Please restate, exactly, only the lines from the beginning of the listing below through the line containing "na. Su nombre, en", with the pictures left out.
------ Raw data
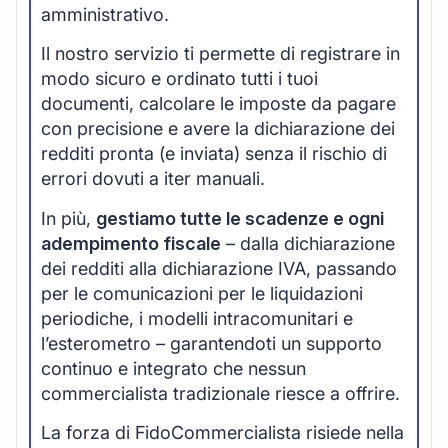
amministrativo.
Il nostro servizio ti permette di registrare in
modo sicuro e ordinato tutti i tuoi
documenti, calcolare le imposte da pagare
con precisione e avere la dichiarazione dei
redditi pronta (e inviata) senza il rischio di
errori dovuti a iter manuali.
In più,
gestiamo tutte le scadenze e ogni
adempimento fiscale
– dalla dichiarazione
dei redditi alla dichiarazione IVA, passando
per le comunicazioni per le liquidazioni
periodiche, i modelli intracomunitari e
l’esterometro – garantendoti un supporto
continuo e integrato che nessun
commercialista tradizionale riesce a offrire.
La forza di FidoCommercialista risiede nella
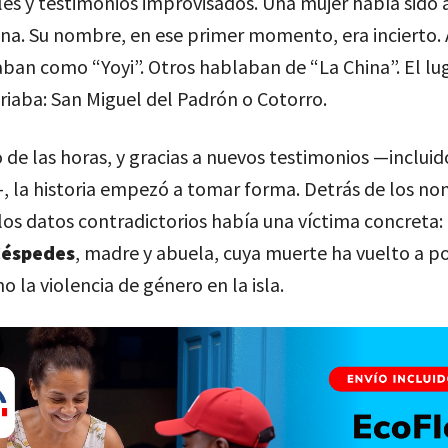
les y testimonios improvisados. Una mujer había sido 
na. Su nombre, en ese primer momento, era incierto.
caban como “Yoyi”. Otros hablaban de “La China”. El lu
iaba: San Miguel del Padrón o Cotorro.
 de las horas, y gracias a nuevos testimonios —incluid
, la historia empezó a tomar forma. Detrás de los n
los datos contradictorios había una víctima concreta:
Céspedes
, madre y abuela, cuya muerte ha vuelto a p
o la violencia de género en la isla.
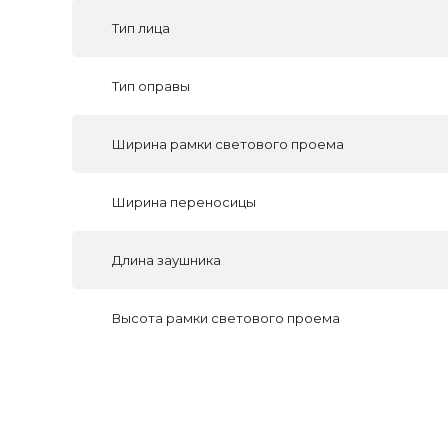
Тип лица
Тип оправы
Ширина рамки светового проема
Ширина переносицы
Длина заушника
Высота рамки светового проема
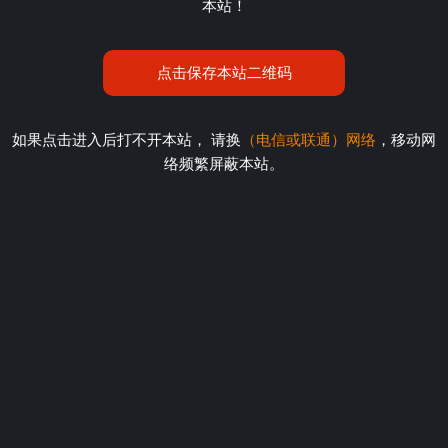
本站！
点击保存本站二维码
如果点击进入后打不开本站， 请换
（电信或联通）网络
，移动网
络频繁屏蔽本站。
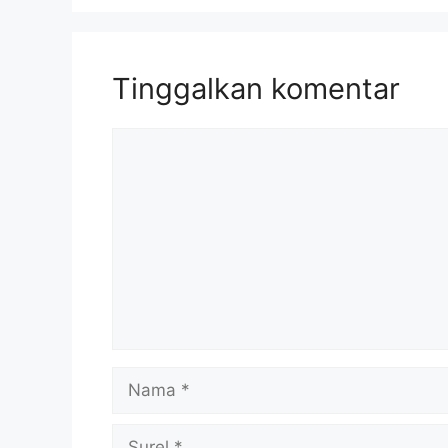
Tinggalkan komentar
Komentar
Nama
Surel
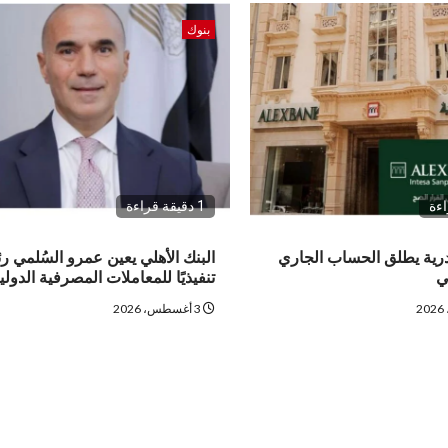
بنوك
1 دقيقة قراءة
درية يطلق الحساب الجاري
البنك الأهلي يعين عمرو السُلمي رئ
ي
تنفيذيًا للمعاملات المصرفية الدولي
3 أغسطس، 2026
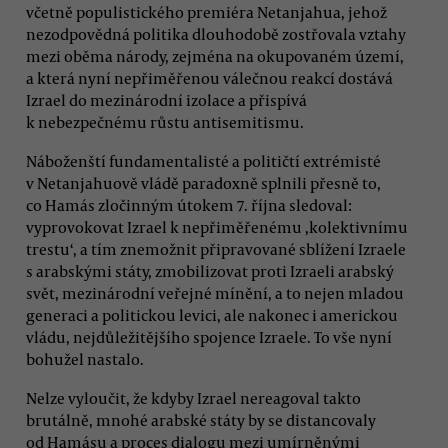
včetně populistického premiéra Netanjahua, jehož
nezodpovědná politika dlouhodobě zostřovala vztahy
mezi oběma národy, zejména na okupovaném území,
a která nyní nepřiměřenou válečnou reakcí dostává
Izrael do mezinárodní izolace a přispívá
k nebezpečnému růstu antisemitismu.
Náboženští fundamentalisté a političtí extrémisté
v Netanjahuově vládě paradoxně splnili přesně to,
co Hamás zločinným útokem 7. října sledoval:
vyprovokovat Izrael k nepřiměřenému ‚kolektivnímu
trestu‘, a tím znemožnit připravované sblížení Izraele
s arabskými státy, zmobilizovat proti Izraeli arabský
svět, mezinárodní veřejné mínění, a to nejen mladou
generaci a politickou levici, ale nakonec i americkou
vládu, nejdůležitějšího spojence Izraele. To vše nyní
bohužel nastalo.
Nelze vyloučit, že kdyby Izrael nereagoval takto
brutálně, mnohé arabské státy by se distancovaly
od Hamásu a proces dialogu mezi umírněnými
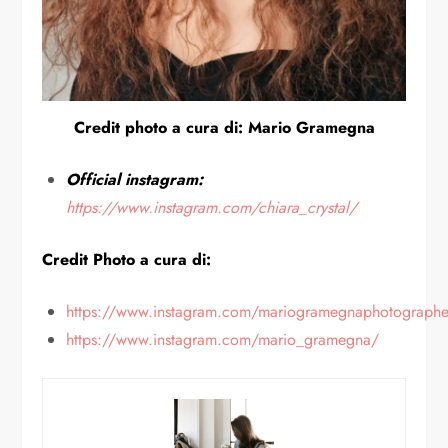
Credit photo a cura di: Mario Gramegna
Official instagram:
https://www.instagram.com/chiara_crystal/
Credit Photo a cura di:
https://www.instagram.com/mariogramegnaphotographe
https://www.instagram.com/mario_gramegna/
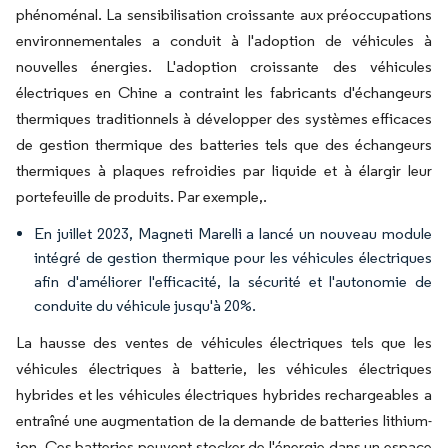
phénoménal. La sensibilisation croissante aux préoccupations
environnementales a conduit à l'adoption de véhicules à
nouvelles énergies. L'adoption croissante des véhicules
électriques en Chine a contraint les fabricants d'échangeurs
thermiques traditionnels à développer des systèmes efficaces
de gestion thermique des batteries tels que des échangeurs
thermiques à plaques refroidies par liquide et à élargir leur
portefeuille de produits. Par exemple,.
En juillet 2023, Magneti Marelli a lancé un nouveau module
intégré de gestion thermique pour les véhicules électriques
afin d'améliorer l'efficacité, la sécurité et l'autonomie de
conduite du véhicule jusqu'à 20%.
La hausse des ventes de véhicules électriques tels que les
véhicules électriques à batterie, les véhicules électriques
hybrides et les véhicules électriques hybrides rechargeables a
entraîné une augmentation de la demande de batteries lithium-
ion. Ces batteries peuvent stocker de l'énergie dans un espace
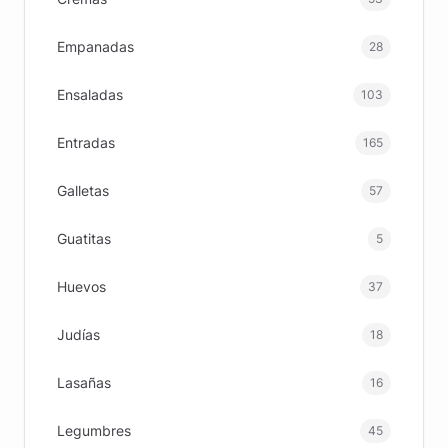
Empanadas
28
Ensaladas
103
Entradas
165
Galletas
57
Guatitas
5
Huevos
37
Judías
18
Lasañas
16
Legumbres
45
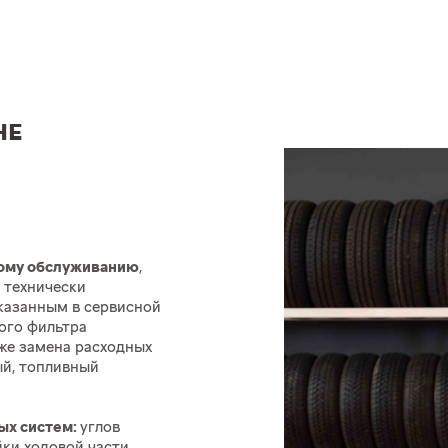
НЕ
кому обслуживанию
,
 технически
казанным в сервисной
ого фильтра
же замена расходных
ый, топливный
ых систем:
углов
йки ходовой части,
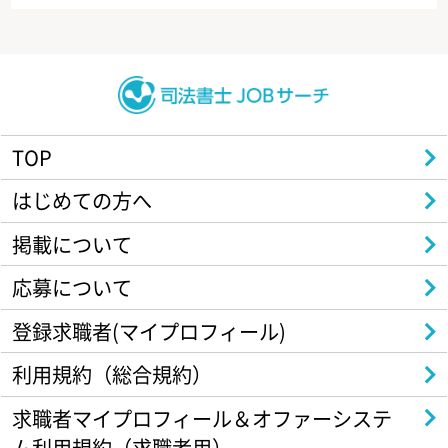
TOP
はじめての方へ
掲載について
応募について
登録求職者(マイプロフィール)
利用規約（総合規約）
求職者マイプロフィール＆オファーシステ
ム利用規約（求職者用）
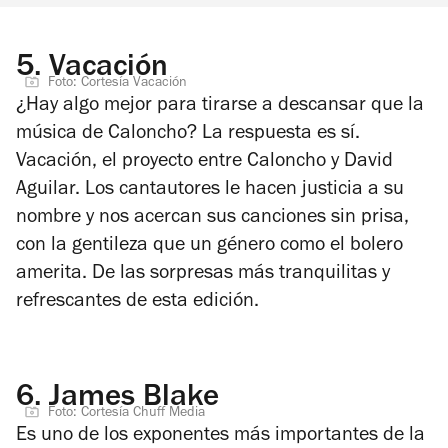
5.
Vacación
Foto: Cortesía Vacación
¿Hay algo mejor para tirarse a descansar que la
música de Caloncho? La respuesta es sí.
Vacación, el proyecto entre Caloncho y David
Aguilar. Los cantautores le hacen justicia a su
nombre y nos acercan sus canciones sin prisa,
con la gentileza que un género como el bolero
amerita. De las sorpresas más tranquilitas y
refrescantes de esta edición.
6.
James Blake
Foto: Cortesía Chuff Media
Es uno de los exponentes más importantes de la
------------
Answer box
amministrativo.
Il nostro servizio ti permette di registrare in
modo sicuro e ordinato tutti i tuoi
documenti, calcolare le imposte da pagare
con precisione e avere la dichiarazione dei
redditi pronta (e inviata) senza il rischio di
errori dovuti a iter manuali.
In più,
gestiamo tutte le scadenze e ogni
adempimento fiscale
– dalla dichiarazione
dei redditi alla dichiarazione IVA, passando
per le comunicazioni per le liquidazioni
periodiche, i modelli intracomunitari e
l’esterometro – garantendoti un supporto
continuo e integrato che nessun
commercialista tradizionale riesce a offrire.
La forza di FidoCommercialista risiede nella
les y testimonios improvisados. Una mujer había sido 
na. Su nombre, en ese primer momento, era incierto.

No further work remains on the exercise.